Another missed opportunity is an interview he gets with one of those crazy church people who thinks he needs to “reform” gay people. Done right this could have been the centerpiece of the movie, but it really amounts to little more than a framing device in the final cut. Bill Maher was able to get a much better interview out of one of these assholes in his documentary Religulous. Another missed opportunity was his interaction with a Fred Phelps protest which amounted to little more than him running passed them in S&M gear, a prank that resulted in a real interaction would have been preferable.
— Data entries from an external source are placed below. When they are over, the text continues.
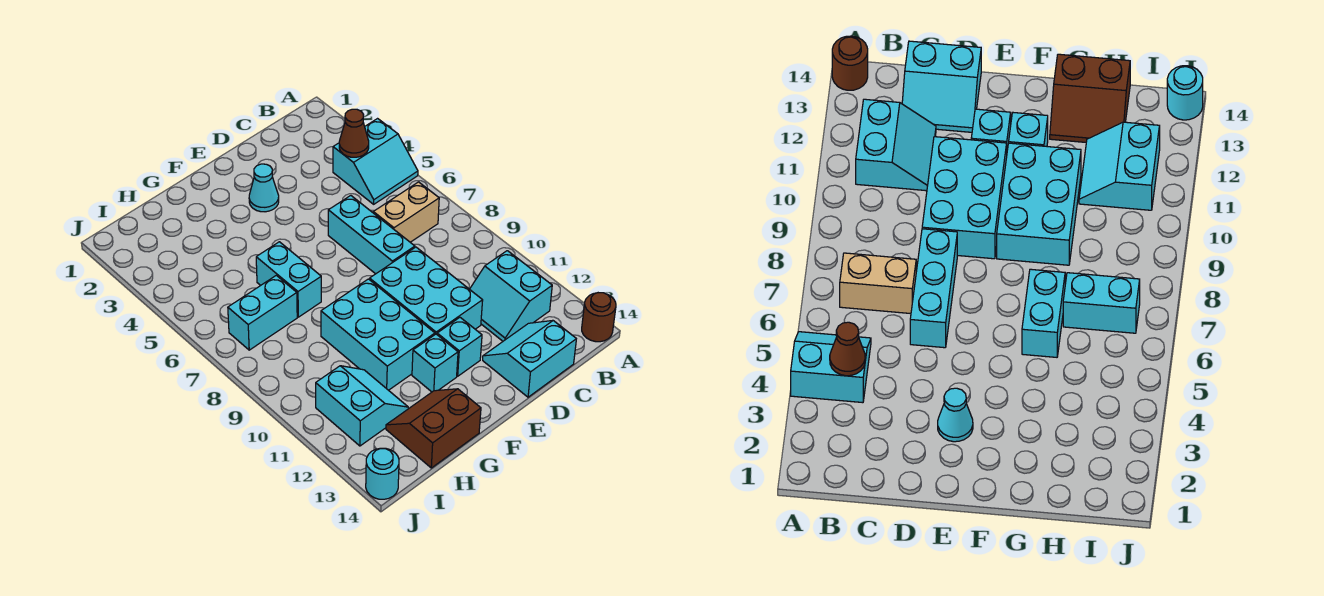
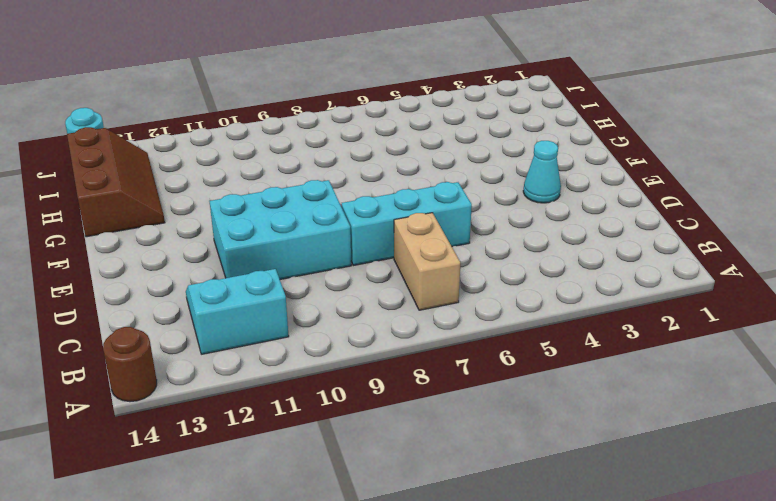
brown slope G13:I14 level 1 top 14 -> brown slope G13:H14 level 1 top 14
none -> cyan slope A4:B5 level 1 top 4
none -> cyan slope C13:D14 level 1 top 14
none -> cyan brick E12 level 1

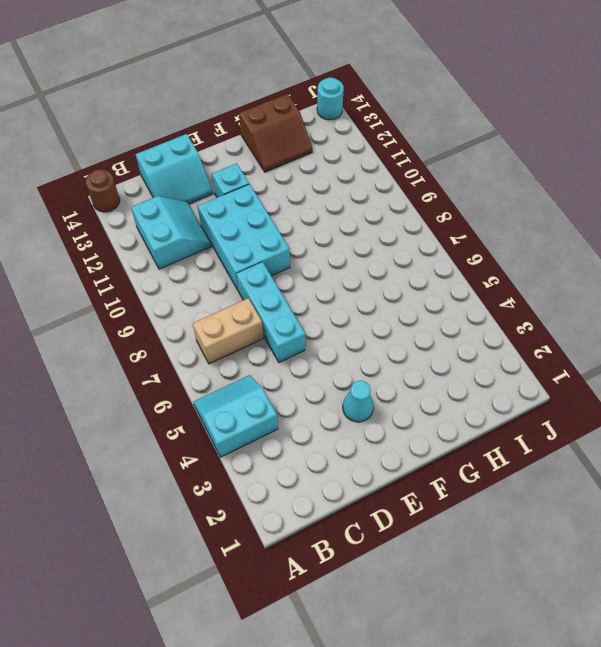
none -> cyan brick F9:G11 level 1
none -> cyan brick F12 level 1
none -> cyan brick G6:G7 level 1

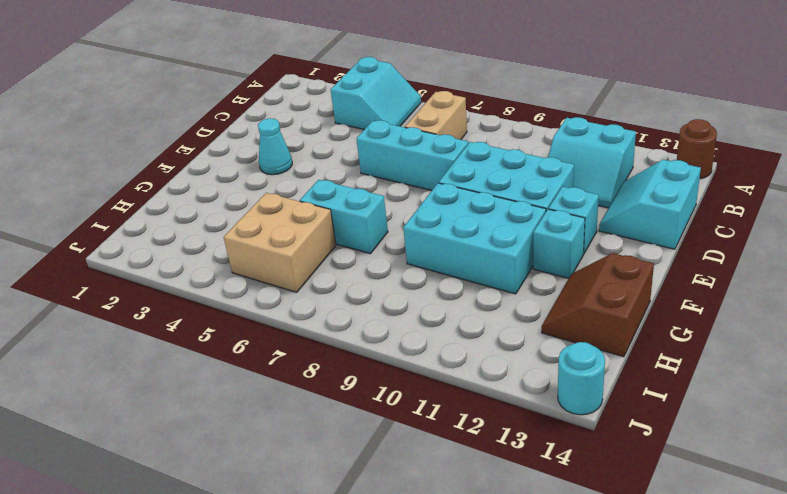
tan brick H5:I6 level 1 -> none
none -> cyan brick H7:I7 level 1
none -> cyan slope H11:I12 level 1 top I
none -> brown cone B4 level 2

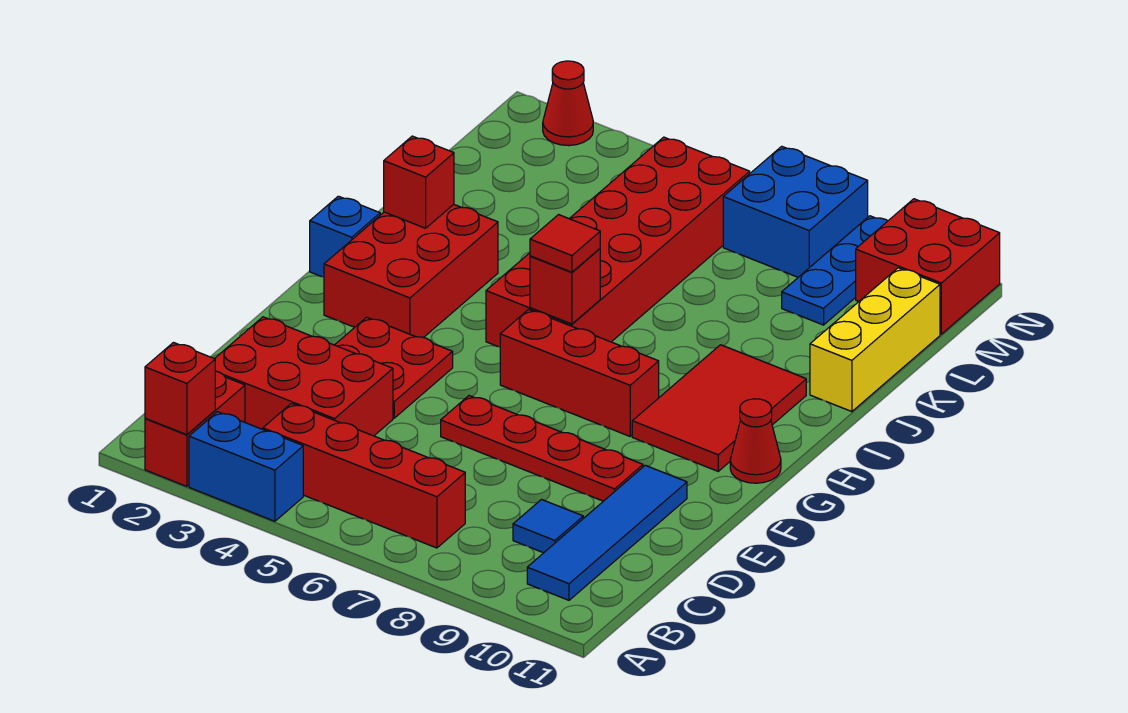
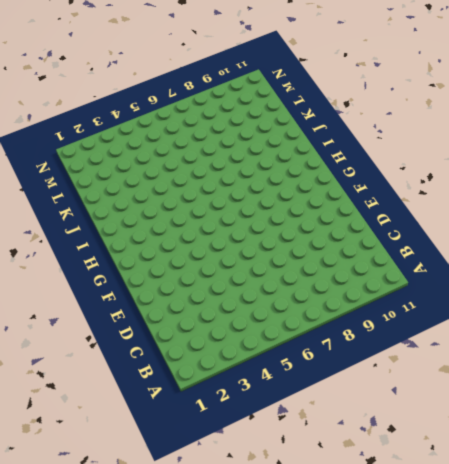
none -> red brick A2:B2 level 1
none -> blue brick A3:A4 level 1
none -> red brick B4:B7 level 1

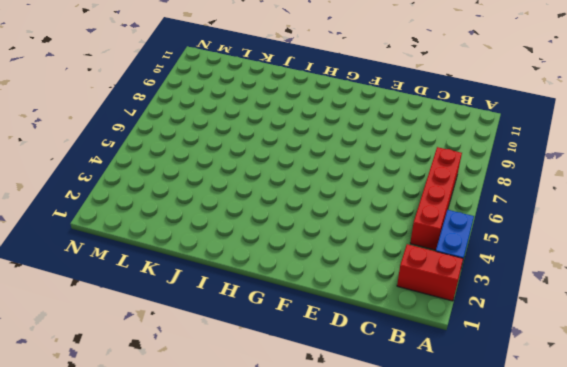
none -> blue tile B10:E10 level 1
none -> red brick C2:D4 level 1
none -> blue tile C9 level 1

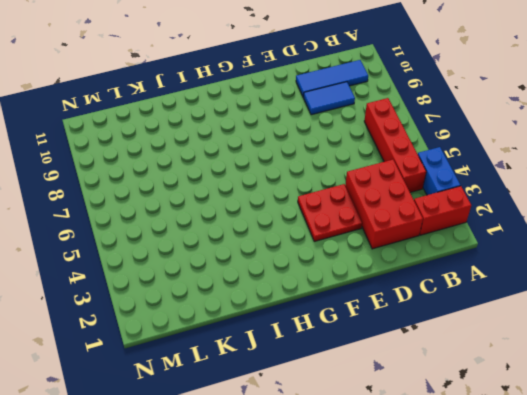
blue tile B10:D10 level 1 -> blue tile B10:E10 level 1
blue tile C9:D9 level 1 -> blue tile C9 level 1
none -> red plate E6:E9 level 1
none -> red brick G2:I3 level 1
none -> red brick G6:G8 level 1

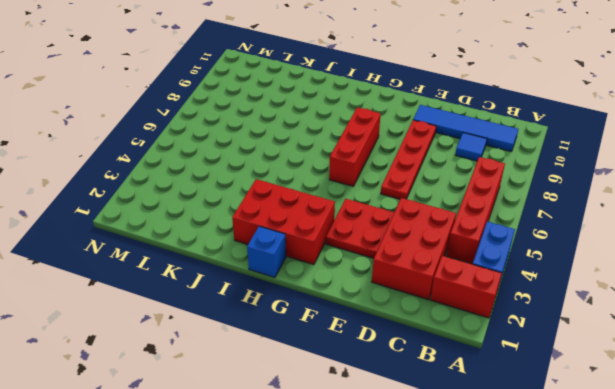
none -> red tile G9:I10 level 1
none -> red cone G11 level 1
none -> red brick H5:M6 level 1

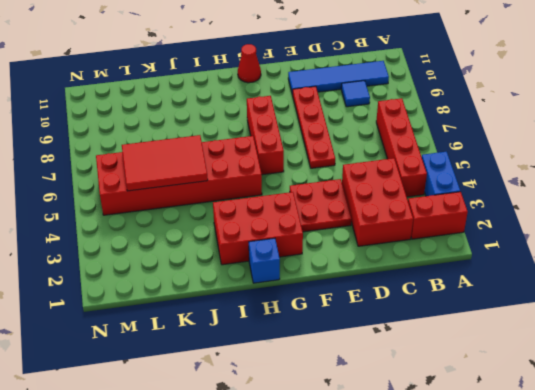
red tile J5:L6 level 2 -> red tile G9:I10 level 1
none -> yellow brick J11:L11 level 1
none -> blue plate L9:N9 level 1
none -> blue brick M7:N8 level 1

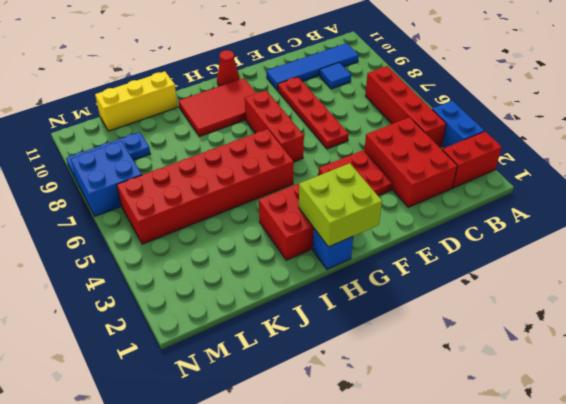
lime brick G1:H2 level 2 -> none
none -> red brick M10:N11 level 1
none -> red cone N2 level 1
none -> red brick A2 level 2

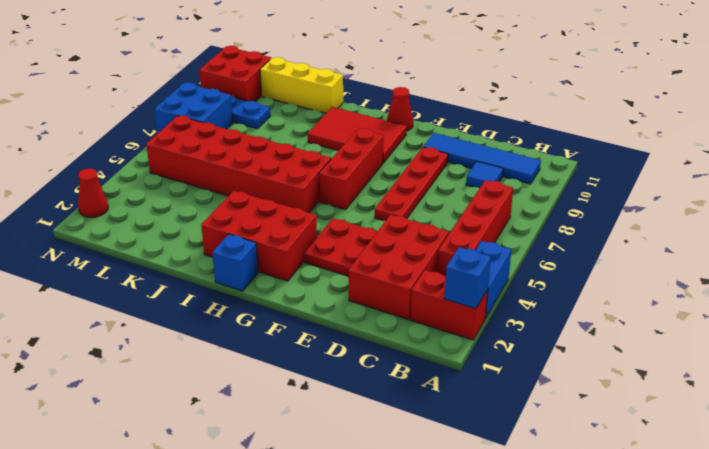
blue brick A2 level 2 -> red brick A2 level 2
none -> red brick H6 level 2
none -> red brick I2 level 2
none -> red tile H6 level 3

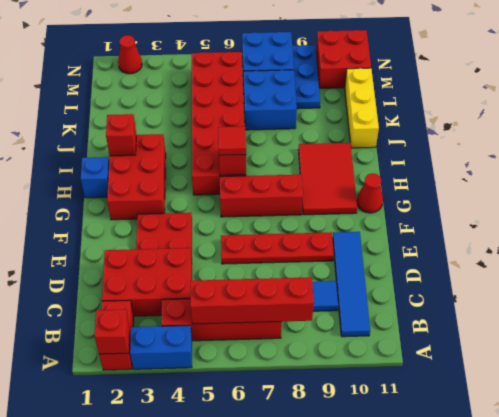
red brick B5:B8 level 2 -> none
blue brick K7:L8 level 1 -> none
It should also be noted that this has some really graphic sexual material. The film opens with a gay sex scene that is so over the top that it makes the wrestling scene from Borat look positively puritanical. Hell, it even makes the puppet sex scene from Team America: World Police look subtle. Then there was a scene at a swingers club which featured unsimulated sex. The penetration was concealed by large censor boxes, but there was still it was clear what was going on and the scene ended with a long altercation with a dominatrix. How this material avoided an NC-17 rating I do not know. In fact I’m going to be very angry if the MPAA gives another Ang Lee or Atom Egoyan drama that stigmatizing rating after this. A lot of the sexual material on display seems to mainly be there to shock the prudes in the audience, and I don’t have a problem with that goal. It reminds me a bit of the controversy baiting elements that surrealists like Salvatore Dali and Luis Buñuel would add to their work to shock the bourgeois sensibilities of their audience. It’s oddly refreshing to see a mainstream movie that’s pushing the boundaries of sex instead of violence.
There are definitely highlights to Brüno that are better than anything in Borat: I’m thinking in particular of the baby interviews, an interview with an actual terrorist, a climactic scene in front of a crowd of really scary looking rednecks, and best of all a focus test of an absolutely bizarre television pilot. However, the film does not always reach these heights. In fact there are many more outright bombs here then there were in Borat, which oddly proved to be the more consistent of the two films. Also the plot that connects everything here is pretty much an inferior retread of the plot Borat used. So obviously this completely failed to live up to my dream of a Cohen film that was all killer and no filler. Still there is plenty to admire about Cohen’s work here. I think part of the problem is that the exposure he got from Borat hurt some of his opportunities. I can’t help but think that this would have been the better of the two projects if he had made it first. In spite of the problems I’m still going to recommend this film for the bits that worked. And let’s face it, even though we’ve seen Cohen’s work once before, his shtick is still fresher than 90% of mainstream comedies.